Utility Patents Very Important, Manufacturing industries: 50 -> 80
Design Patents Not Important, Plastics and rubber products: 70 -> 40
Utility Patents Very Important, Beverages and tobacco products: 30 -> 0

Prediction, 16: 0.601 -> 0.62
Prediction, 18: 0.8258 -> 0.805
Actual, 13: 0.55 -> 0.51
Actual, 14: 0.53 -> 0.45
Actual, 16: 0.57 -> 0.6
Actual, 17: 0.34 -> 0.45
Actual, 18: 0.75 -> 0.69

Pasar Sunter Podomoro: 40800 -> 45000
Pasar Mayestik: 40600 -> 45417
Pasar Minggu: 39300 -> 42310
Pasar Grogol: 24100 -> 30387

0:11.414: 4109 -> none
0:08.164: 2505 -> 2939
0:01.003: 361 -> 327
__________
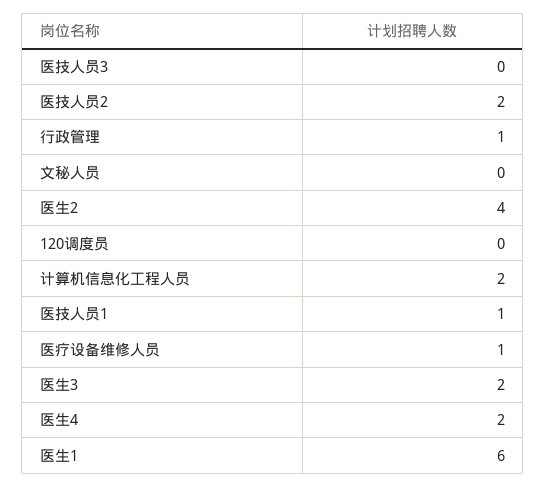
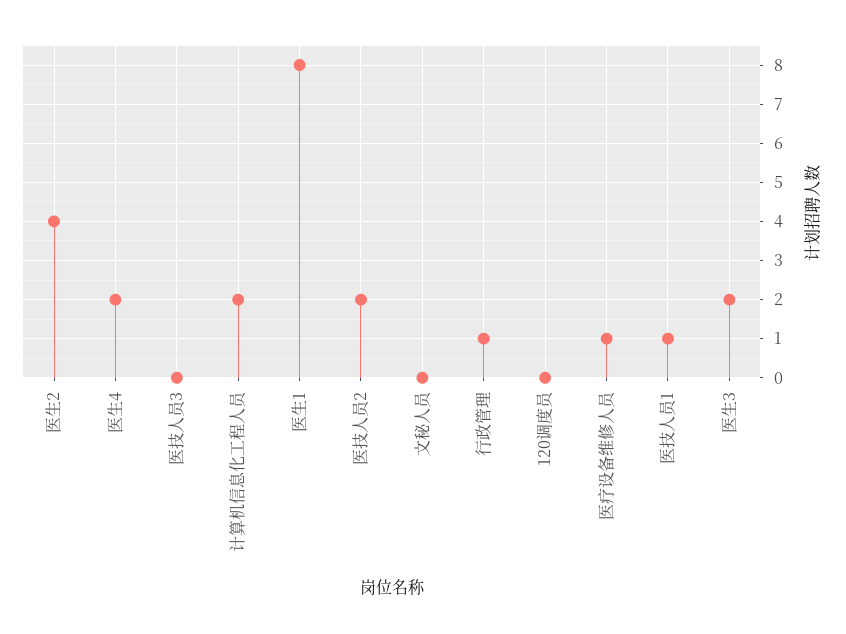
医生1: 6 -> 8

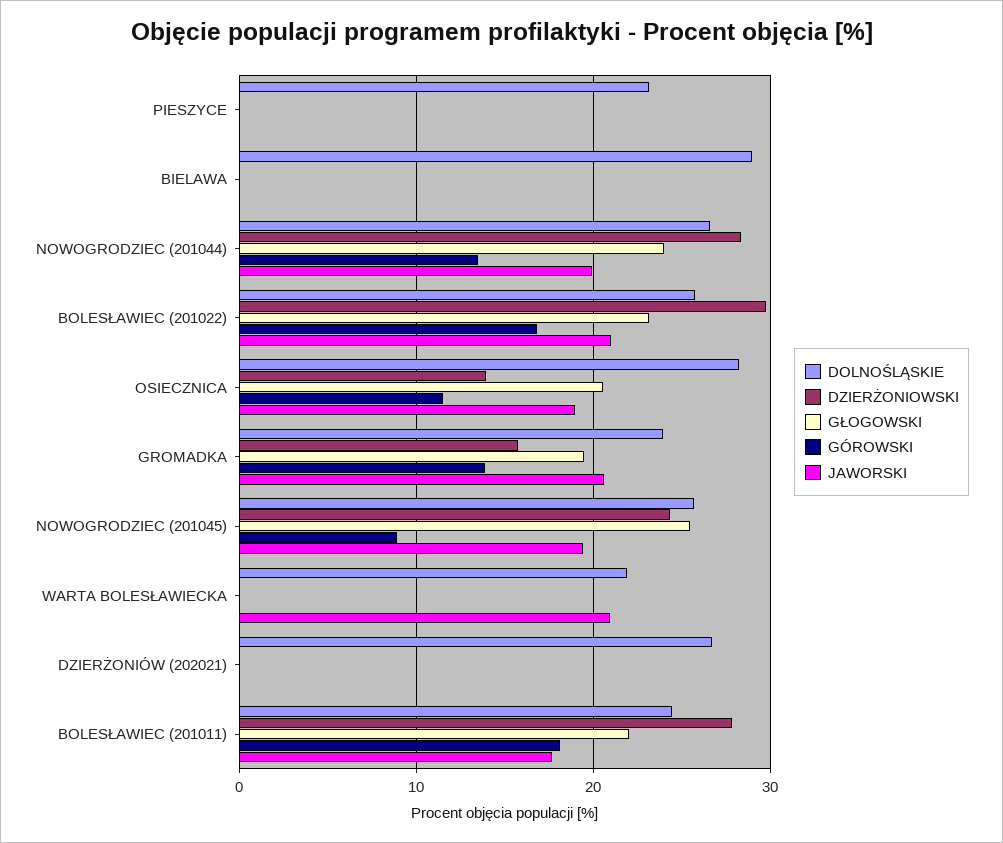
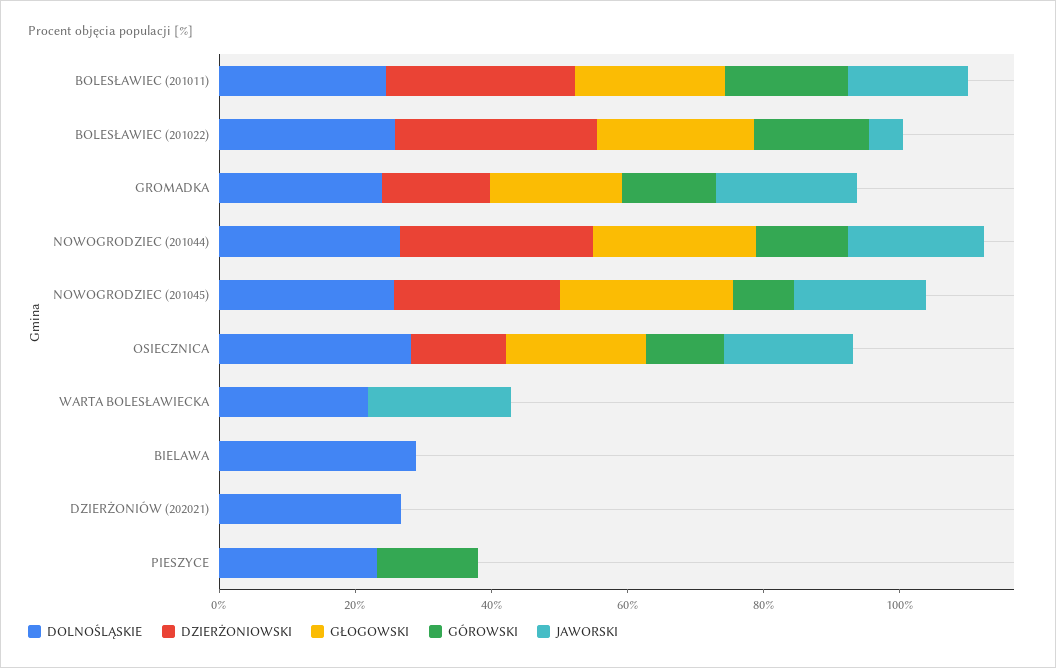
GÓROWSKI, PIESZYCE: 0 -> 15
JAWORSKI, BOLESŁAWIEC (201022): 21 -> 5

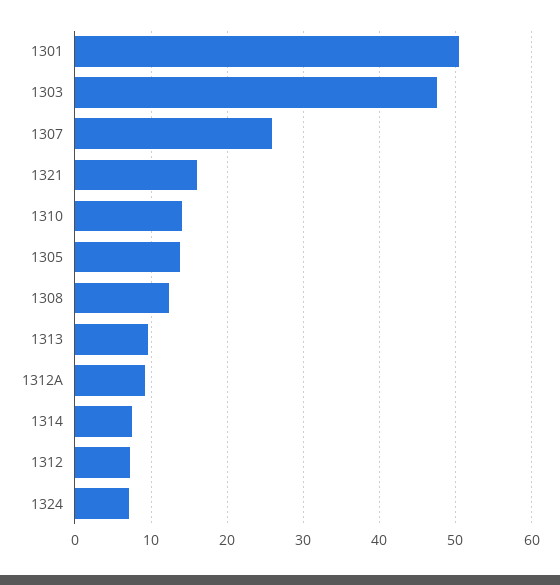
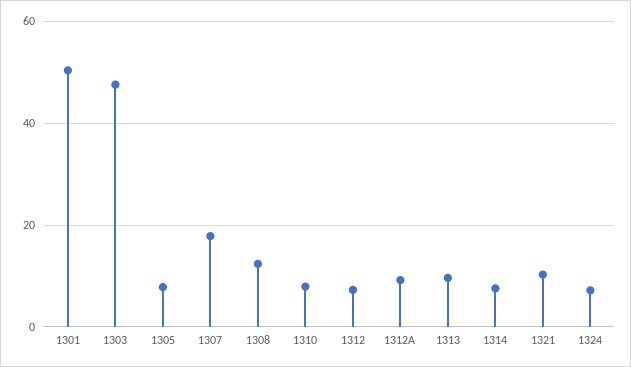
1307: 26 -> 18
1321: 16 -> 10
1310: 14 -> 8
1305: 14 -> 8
__________
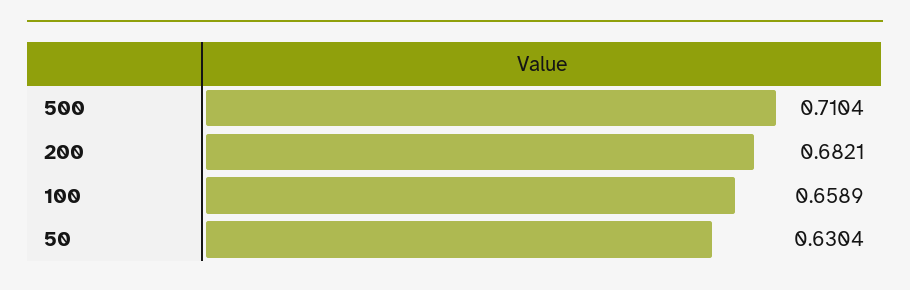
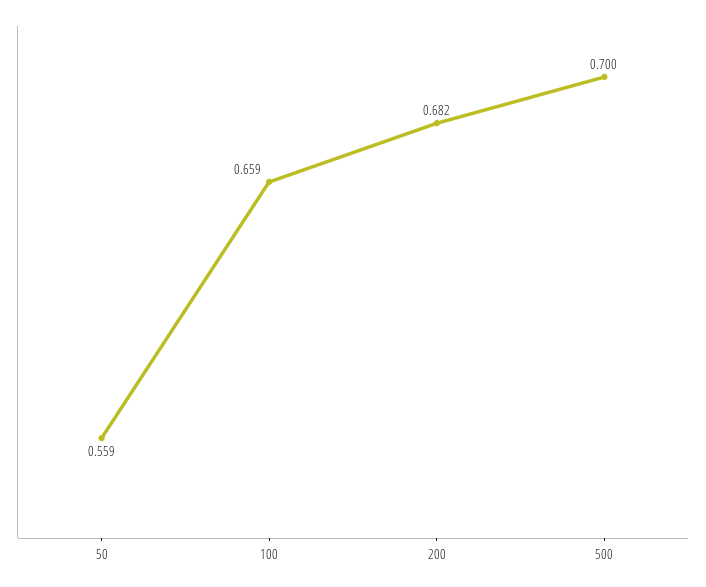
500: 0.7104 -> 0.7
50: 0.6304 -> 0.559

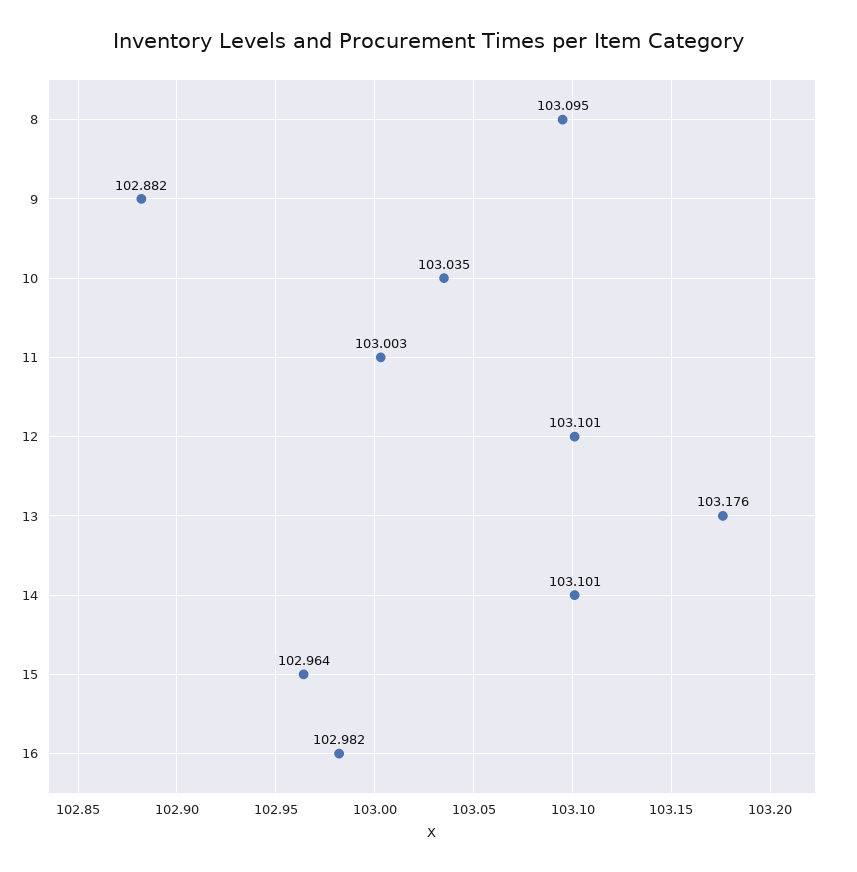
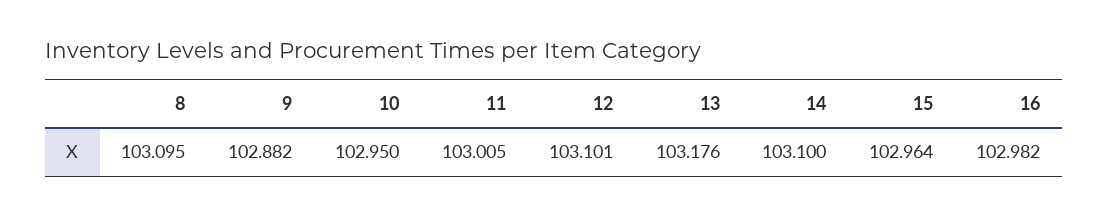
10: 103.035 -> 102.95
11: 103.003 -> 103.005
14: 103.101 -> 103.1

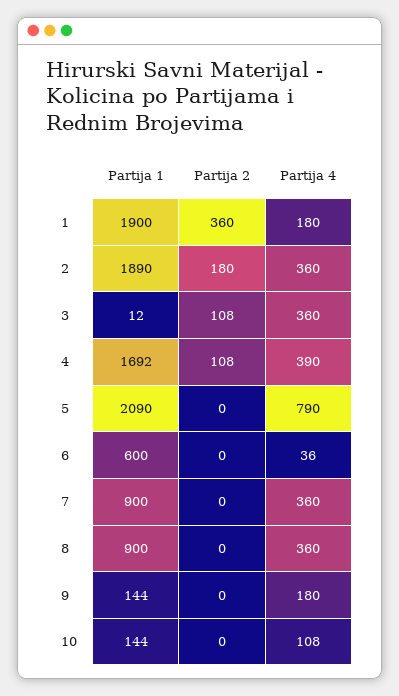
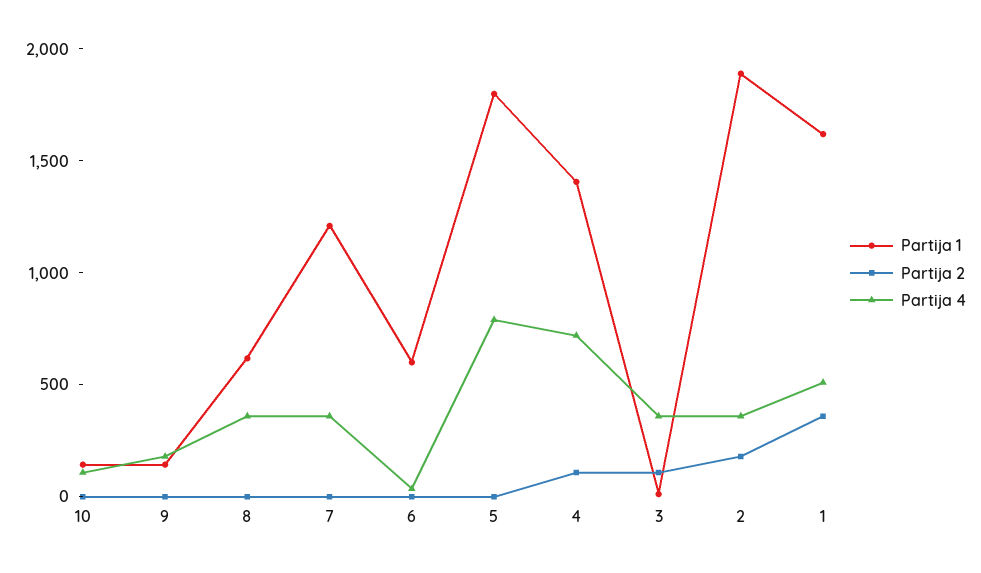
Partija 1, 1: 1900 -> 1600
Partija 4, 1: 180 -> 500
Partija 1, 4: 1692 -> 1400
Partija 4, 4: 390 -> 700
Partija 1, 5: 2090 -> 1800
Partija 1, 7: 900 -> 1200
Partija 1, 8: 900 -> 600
__________
_What you are asked to do_: Where the listing above has a line with "Actual, 13: 0.55 -> 0.51", start there, and output every line exactly through the line with "0:01.003: 361 -> 327", which is also included.

_Task answer_:
Actual, 13: 0.55 -> 0.51
Actual, 14: 0.53 -> 0.45
Actual, 16: 0.57 -> 0.6
Actual, 17: 0.34 -> 0.45
Actual, 18: 0.75 -> 0.69

Pasar Sunter Podomoro: 40800 -> 45000
Pasar Mayestik: 40600 -> 45417
Pasar Minggu: 39300 -> 42310
Pasar Grogol: 24100 -> 30387

0:11.414: 4109 -> none
0:08.164: 2505 -> 2939
0:01.003: 361 -> 327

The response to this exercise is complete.